Mariendom in Erfurt
Der Mariendom in Erfurt. Bildrechte: MDR/Heimatfilm

Reportage Die Dombesetzer von Erfurt: "Wir hatten nichts zu verlieren"

17. Juli 2023, 10:53 Uhr

Erfurt am 5. Juni 1988: Mehrere Familien aus Sömmerda und Erfurt besetzen den Mariendom und bitten um Kirchenasyl. Sie fordern die Genehmigung ihrer Ausreiseanträge und wollen ein Zeichen gegen Behörden- und Stasi-Willkür setzen. Im Film sprechen Zeitzeugen über diese lang verschwiegene Aktion, über Mut und Verzweiflung, über Selbstbehauptung und Heimweh.

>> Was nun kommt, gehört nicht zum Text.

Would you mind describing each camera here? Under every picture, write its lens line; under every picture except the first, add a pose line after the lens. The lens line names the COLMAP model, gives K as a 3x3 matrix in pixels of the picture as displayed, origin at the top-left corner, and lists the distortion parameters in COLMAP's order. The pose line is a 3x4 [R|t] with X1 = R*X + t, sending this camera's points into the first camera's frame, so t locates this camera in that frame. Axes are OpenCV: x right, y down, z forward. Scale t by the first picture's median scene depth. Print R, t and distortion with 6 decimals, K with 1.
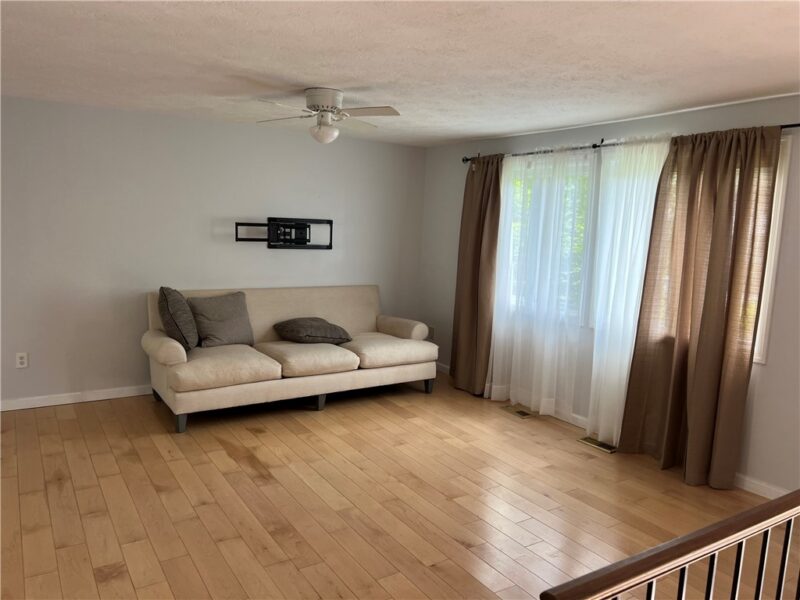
lens RADIAL K [[603.6, 0, 400.3], [0, 603.6, 301.3], [0, 0, 1]] dist [0.003190, -0.003123]
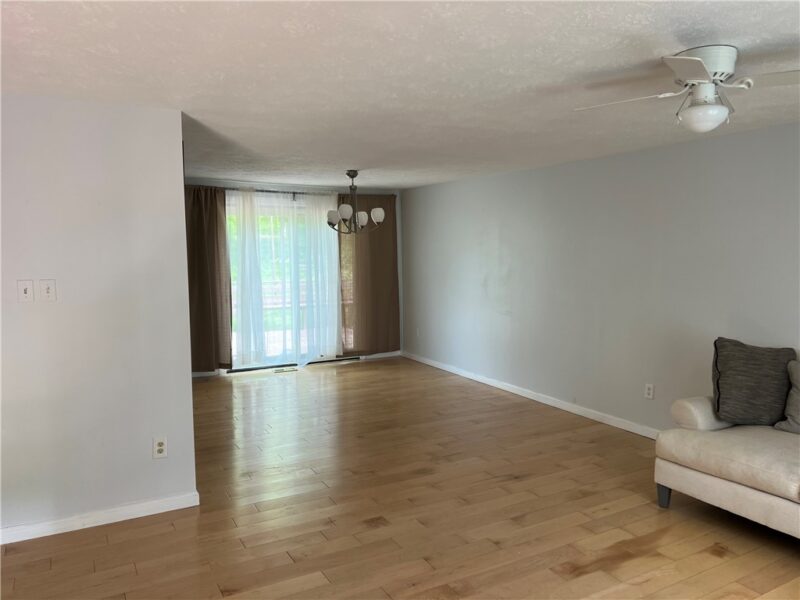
lens RADIAL K [[603.6, 0, 401.5], [0, 603.6, 300.9], [0, 0, 1]] dist [0.003190, -0.003123]
pose [[-0.075064, 0.048637, -0.995992, 0.544831], [-0.127436, 0.990152, 0.057956, -0.078621], [0.989002, 0.131276, -0.068127, 0.723872]]
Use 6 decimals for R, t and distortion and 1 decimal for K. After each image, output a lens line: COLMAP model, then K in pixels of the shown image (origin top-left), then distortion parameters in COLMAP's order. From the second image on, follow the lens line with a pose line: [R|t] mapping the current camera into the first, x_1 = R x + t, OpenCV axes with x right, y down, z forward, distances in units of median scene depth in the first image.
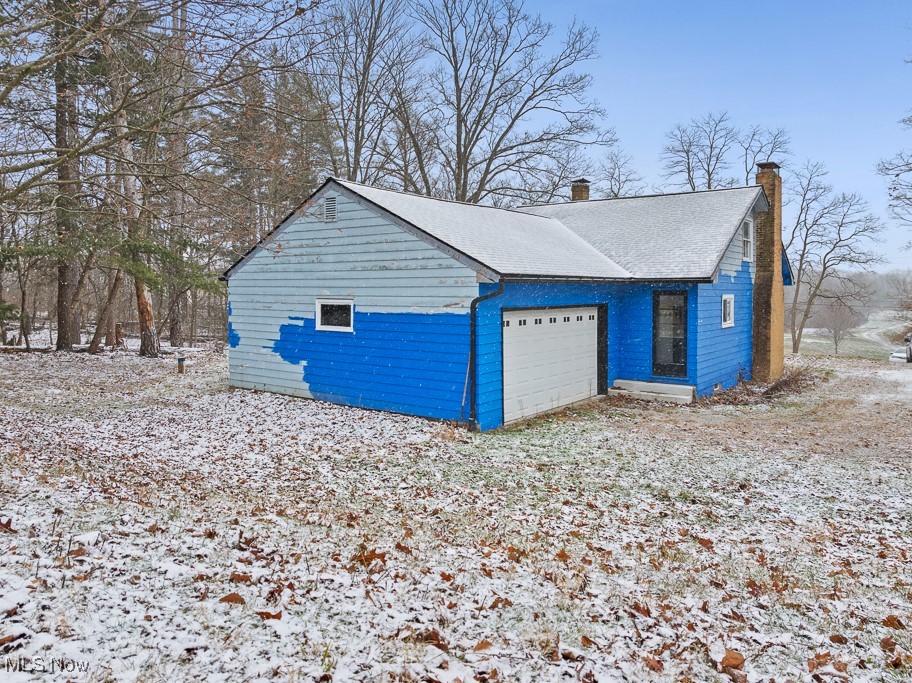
lens RADIAL K [[657.6, 0, 456.0], [0, 657.6, 341.5], [0, 0, 1]] dist [-0.046784, 0.041559]
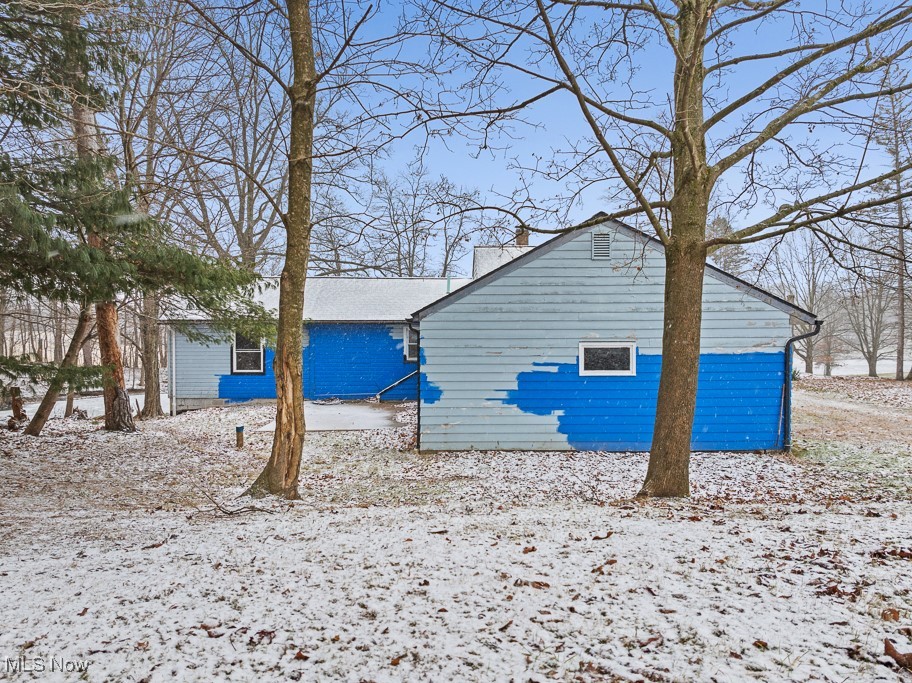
lens RADIAL K [[657.6, 0, 456.0], [0, 657.6, 341.5], [0, 0, 1]] dist [-0.046784, 0.041559]
pose [[0.818356, -0.066050, 0.570904, -0.878413], [0.055262, 0.997814, 0.036226, -0.108591], [-0.572049, 0.001904, 0.820218, 0.343313]]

Die Idee zur Besetzung des Doms hat Rainer Römhild aus Sömmerda. Zu diesem Zeitpunkt wartet er bereits vier Jahre lang mit Frau und Sohn auf die Genehmigung des Ausreiseantrags. Das bedeutet, vier Jahre lang auf gepackten Koffern zu sitzen, immer darauf gefasst, verhaftet zu werden.

Sich gegenseitig Mut machen

In Sömmerda sind sie nicht die einzigen Ausreisewilligen. Insgesamt 90 Familien haben zum damaligen Zeitpunkt einen Ausreiseantrag gestellt. In der thüringischen Kleinstadt solidarisieren sie sich. Unter den Augen der Staatssicherheit treffen sie sich regelmäßig auf dem Marktplatz, um sich gegenseitig Mut zu machen. Aber auch, um zu provozieren. Denn "Querulanten hatten die größte Chance, rauszukommen", sagt Rainer Römhild.

Rainer Römhild
Rainer Römhild. Bildrechte: MDR/Heimatfilm

Schon als Jugendlicher konnte ich mir nicht vorstellen, in der DDR alt zu werden. Ich wollte mein Leben nicht dem Experiment des Sozialismus opfern. Ich wollte die Welt sehen.

Rainer Römhild

Letzte Etappe auf dem Weg in die Freiheit

Als der Evangelische Kirchentag in Erfurt vor der Tür steht, reift in Rainer Römhild der Plan zur Besetzung des Doms. Denn zu dem Kirchentag reisen auch westdeutsche Politiker und Medien an. Der Dom soll die letzte Etappe auf dem Weg in die ersehnte Freiheit, in den Westen, sein. Gemeinsam mit anderen Familien aus Sömmerda und Erfurt wollen die Römhilds den Dom besetzt halten, bis sie die DDR legal verlassen dürfen. Rainer Römhild erzählt, es sei die "einmalige Chance" gewesen, den eigenen Interessen mit Nachdruck Gehör zu verschaffen.

Die Idee war, dass uns die Kirche das Asyl gewährt, sodass die Behörden unter Druck kommen und unserem Ersuchen zustimmen.

Rainer Römhild

Dom wird abgeriegelt

Auf unterschiedlichen Wegen reisen die Familien nach Erfurt und besetzen am Sonntag vor Beginn des Kirchentages den Dom. Der wird daraufhin abgeriegelt und bleibt "aus technischen Gründen geschlossen". Nichts soll nach außen dringen, um keine Nachahmer auf den Plan zu rufen. Einzig die Kirchenleitung um Weihbischof Joachim Wanke darf die Kirche betreten. Sie versorgen die Familien während der Besetzung mit Decken, Kleidung, Lebensmitteln und Spielzeug.

Bischof Joachim Wanke
Ex-Weihbischof Joachim Wanke. Bildrechte: MDR/Heimatfilm

Für mich war das ein völlig überraschendes Ereignis. Denn mit dem Phänomen der Besetzung, das uns heute ja ein wenig vertrauter ist, hatten wir damals keine Erfahrungen.

Bischof Joachim Wanke

Erfolgreiche Verhandlungen

Nach drei Tagen harter Verhandlungen zwischen Besetzern und Vertretern des Staatsapparates wird den Besetzern schließlich die Ausreise zugesichert. Die Bedingungen: Sofortige Räumung des Doms, Rückkehr in die Wohnungen, absolutes Stillschweigen gegenüber Dritten.

Nacheinander werden die einzelnen Familien mit Taxis nach Hause gefahren. Bis zum Ende der DDR bleibt die Dombesetzung in Erfurt der einzige Fall, in dem politisches Asyl in einer Kirche gesucht wird. Über viele Jahre hinweg bis weit nach der Wende schweigen die Beteiligten über das damalige Geschehen.